Лиманская флотилия под командой контр-адмирала Мордвинова держала позицию в дельте Днепра. Была она невелика: три корабля, фрегат с ботом, баркасы да галеры гребные. Состояли при флотилии и две плавбатареи № 1 и № 2. Батареи те были неуклюжи и тихоходны, а потому думали, что будут они в случае чего, стоя на якорях, отгонять турок от днепровских проток. На большее не годились. Насмешники дали им прозвище — «мордвиновские сундуки».
Плавбатареей № 1 командовал капитан 2-го ранга Андрей Верёвкин.
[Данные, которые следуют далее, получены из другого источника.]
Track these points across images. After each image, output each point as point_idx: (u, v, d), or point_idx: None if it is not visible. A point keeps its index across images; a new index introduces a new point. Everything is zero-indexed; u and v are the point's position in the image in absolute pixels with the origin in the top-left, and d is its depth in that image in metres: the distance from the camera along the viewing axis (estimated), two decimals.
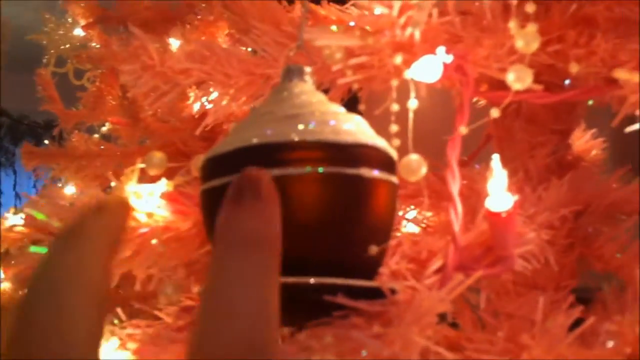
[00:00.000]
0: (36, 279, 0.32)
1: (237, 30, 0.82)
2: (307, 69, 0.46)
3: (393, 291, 0.41)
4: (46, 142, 1.63)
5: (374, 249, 0.42)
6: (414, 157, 0.45)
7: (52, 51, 1.56)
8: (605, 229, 0.63)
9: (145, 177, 0.55)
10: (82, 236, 0.33)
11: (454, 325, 0.57)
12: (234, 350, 0.30)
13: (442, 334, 0.46)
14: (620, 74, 0.47)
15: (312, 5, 0.73)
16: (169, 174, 0.52)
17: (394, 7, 0.45)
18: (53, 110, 1.52)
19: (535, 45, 0.46)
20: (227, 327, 0.31)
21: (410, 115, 0.46)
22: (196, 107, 0.88)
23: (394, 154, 0.44)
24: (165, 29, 1.40)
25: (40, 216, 0.49)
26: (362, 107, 0.55)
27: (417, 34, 0.46)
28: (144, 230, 0.51)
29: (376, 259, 0.43)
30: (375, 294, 0.41)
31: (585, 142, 0.82)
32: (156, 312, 0.54)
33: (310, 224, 0.41)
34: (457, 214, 0.46)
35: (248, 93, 0.64)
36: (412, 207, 0.62)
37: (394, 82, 0.47)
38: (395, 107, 0.48)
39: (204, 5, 1.35)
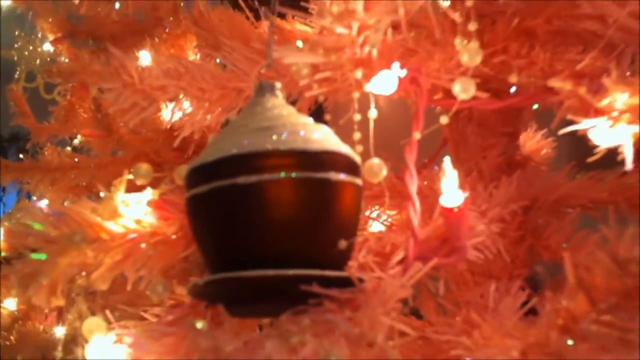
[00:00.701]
0: None
1: (207, 45, 0.88)
2: (277, 84, 0.52)
3: (361, 280, 0.47)
4: (21, 155, 1.65)
5: (343, 243, 0.47)
6: (375, 161, 0.51)
7: (22, 67, 1.59)
8: (553, 221, 0.69)
9: (132, 187, 0.59)
10: None
11: (419, 315, 0.62)
12: None
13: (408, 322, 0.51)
14: (555, 83, 0.53)
15: (278, 20, 0.78)
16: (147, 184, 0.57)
17: (353, 28, 0.50)
18: (25, 125, 1.55)
19: (478, 59, 0.52)
20: None
21: (371, 123, 0.51)
22: (168, 118, 0.93)
23: (357, 158, 0.50)
24: (134, 42, 1.43)
25: (37, 226, 0.53)
26: (327, 117, 0.61)
27: (375, 51, 0.51)
28: (132, 235, 0.56)
29: (345, 253, 0.48)
30: (346, 283, 0.46)
31: (536, 142, 0.89)
32: (143, 313, 0.59)
33: (285, 223, 0.46)
34: (415, 211, 0.52)
35: (221, 105, 0.69)
36: (377, 207, 0.68)
37: (356, 95, 0.52)
38: (357, 116, 0.54)
39: (171, 19, 1.39)
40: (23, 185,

Своей батареей он гордился.
— И ничего вы не понимаете в проекциях корабельных! — говорил он, бывало, когда одолевали друзья-насмешники. — Вы только поглядите, какая она у меня пузатенькая, да и пушками что ёжик утыкана! Это ль не красота и прелесть?
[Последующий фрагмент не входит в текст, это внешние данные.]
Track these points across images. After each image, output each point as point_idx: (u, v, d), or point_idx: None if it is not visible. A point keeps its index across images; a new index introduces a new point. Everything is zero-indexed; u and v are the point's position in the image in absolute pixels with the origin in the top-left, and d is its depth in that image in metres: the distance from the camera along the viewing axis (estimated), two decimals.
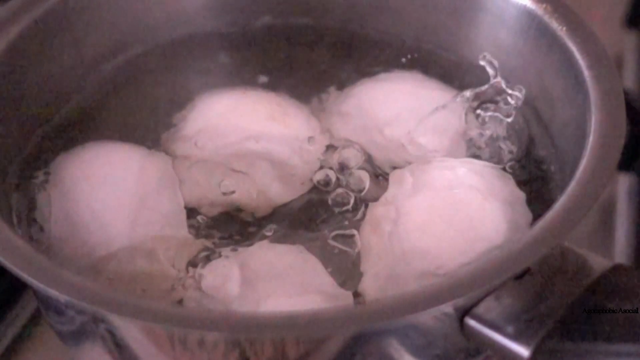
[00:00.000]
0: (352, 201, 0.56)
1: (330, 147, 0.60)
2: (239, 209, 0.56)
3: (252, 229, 0.55)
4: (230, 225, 0.56)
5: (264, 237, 0.54)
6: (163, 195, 0.55)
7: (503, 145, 0.59)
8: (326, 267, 0.52)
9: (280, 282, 0.49)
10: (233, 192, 0.56)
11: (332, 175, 0.58)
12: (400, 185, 0.55)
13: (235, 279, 0.49)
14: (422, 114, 0.60)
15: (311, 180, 0.58)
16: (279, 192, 0.57)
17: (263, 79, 0.65)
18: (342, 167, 0.58)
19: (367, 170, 0.58)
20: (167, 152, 0.58)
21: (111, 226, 0.52)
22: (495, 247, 0.50)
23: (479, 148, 0.59)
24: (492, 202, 0.52)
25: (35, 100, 0.59)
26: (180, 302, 0.51)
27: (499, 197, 0.53)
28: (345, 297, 0.50)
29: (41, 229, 0.54)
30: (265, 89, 0.63)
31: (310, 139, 0.59)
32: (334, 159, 0.59)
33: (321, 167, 0.58)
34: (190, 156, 0.58)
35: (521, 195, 0.55)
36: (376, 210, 0.55)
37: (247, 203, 0.56)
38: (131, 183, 0.54)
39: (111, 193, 0.54)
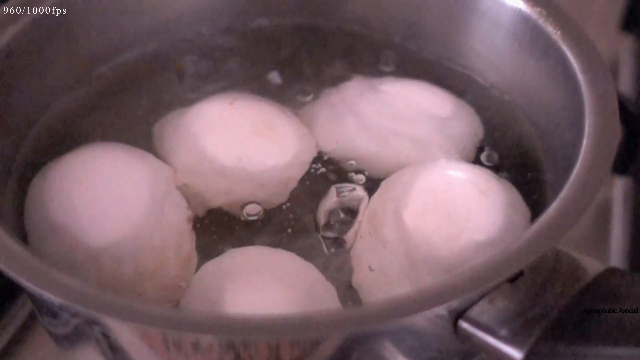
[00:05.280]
0: (346, 202, 0.57)
1: (321, 153, 0.60)
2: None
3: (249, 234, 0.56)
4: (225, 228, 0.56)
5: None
6: (164, 199, 0.55)
7: (498, 150, 0.60)
8: (324, 267, 0.53)
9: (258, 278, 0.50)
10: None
11: (321, 184, 0.58)
12: (396, 183, 0.55)
13: None
14: (419, 119, 0.60)
15: (297, 190, 0.58)
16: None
17: (258, 81, 0.65)
18: (336, 173, 0.59)
19: (360, 173, 0.59)
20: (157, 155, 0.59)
21: (113, 228, 0.52)
22: (492, 240, 0.51)
23: (474, 154, 0.59)
24: (490, 197, 0.53)
25: (31, 102, 0.59)
26: (177, 304, 0.51)
27: (496, 194, 0.53)
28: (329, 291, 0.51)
29: (37, 230, 0.54)
30: (261, 89, 0.64)
31: (297, 150, 0.58)
32: (326, 167, 0.59)
33: (314, 176, 0.59)
34: (178, 165, 0.58)
35: (518, 195, 0.55)
36: (372, 205, 0.55)
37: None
38: (130, 185, 0.54)
39: (110, 196, 0.53)
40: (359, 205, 0.56)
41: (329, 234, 0.55)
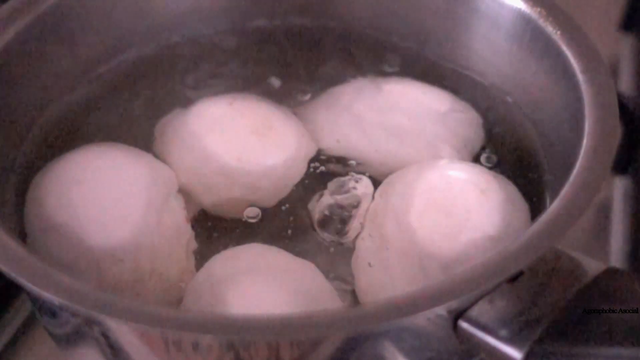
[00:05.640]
0: (344, 201, 0.57)
1: (321, 153, 0.60)
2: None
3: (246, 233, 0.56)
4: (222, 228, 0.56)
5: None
6: (164, 199, 0.55)
7: (498, 150, 0.60)
8: (324, 267, 0.53)
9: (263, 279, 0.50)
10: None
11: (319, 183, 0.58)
12: (397, 183, 0.55)
13: None
14: (419, 119, 0.60)
15: (296, 189, 0.58)
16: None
17: (258, 81, 0.65)
18: (335, 172, 0.59)
19: (360, 173, 0.59)
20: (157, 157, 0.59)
21: (113, 227, 0.52)
22: (492, 239, 0.51)
23: (474, 154, 0.59)
24: (490, 197, 0.53)
25: (31, 102, 0.59)
26: (177, 304, 0.51)
27: (496, 193, 0.53)
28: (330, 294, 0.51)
29: (37, 230, 0.54)
30: (260, 89, 0.64)
31: (296, 149, 0.59)
32: (325, 166, 0.59)
33: (313, 175, 0.59)
34: (178, 165, 0.58)
35: (517, 191, 0.55)
36: (373, 205, 0.55)
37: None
38: (130, 185, 0.54)
39: (110, 196, 0.53)
40: (358, 204, 0.56)
41: (328, 235, 0.55)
Насмешники лишь плечами пожимали. Не поймёшь этого Верёвкина: то ли шутит, то ли нет? С тем и отходили в сторонку.
Биография же у капитана Верёвкина была самая что ни на есть боевая. Немногие на Черноморском флоте с ним сравняться могли. Ещё в чинах мичманских прошёл Верёвкин Чесму, где дрался отважно и рану тяжёлую получил. Затем, уже в чинах лейтенантских, штурмовал он сирийскую крепость Бейрут, бился с турками по всему Эгейскому морю, блокировал Дарданеллы. Не один год командовал кораблями и фрегатами на Балтике. Но ходу Верёвкину там в чинах не было. Может, оттого, что уж больно худороден и некому за него полслова замолвить, а может, оттого, что нрав имел строптивый да правду-матку резал, когда о том его и не просили. В общем, едва стал флот Черноморский создаваться, напросился сам он в степи херсонские. И хотя выходило ему здесь по всем статьям кораблём линейным командовать, он его так и не получил. Контр-адмирал Мордвинов не пожелал отдавать столь опытного капитана в Севастопольскую эскадру, а оставил у себя в Лиманской. Так Андрей Евграфович командиром плавбатареи и стал.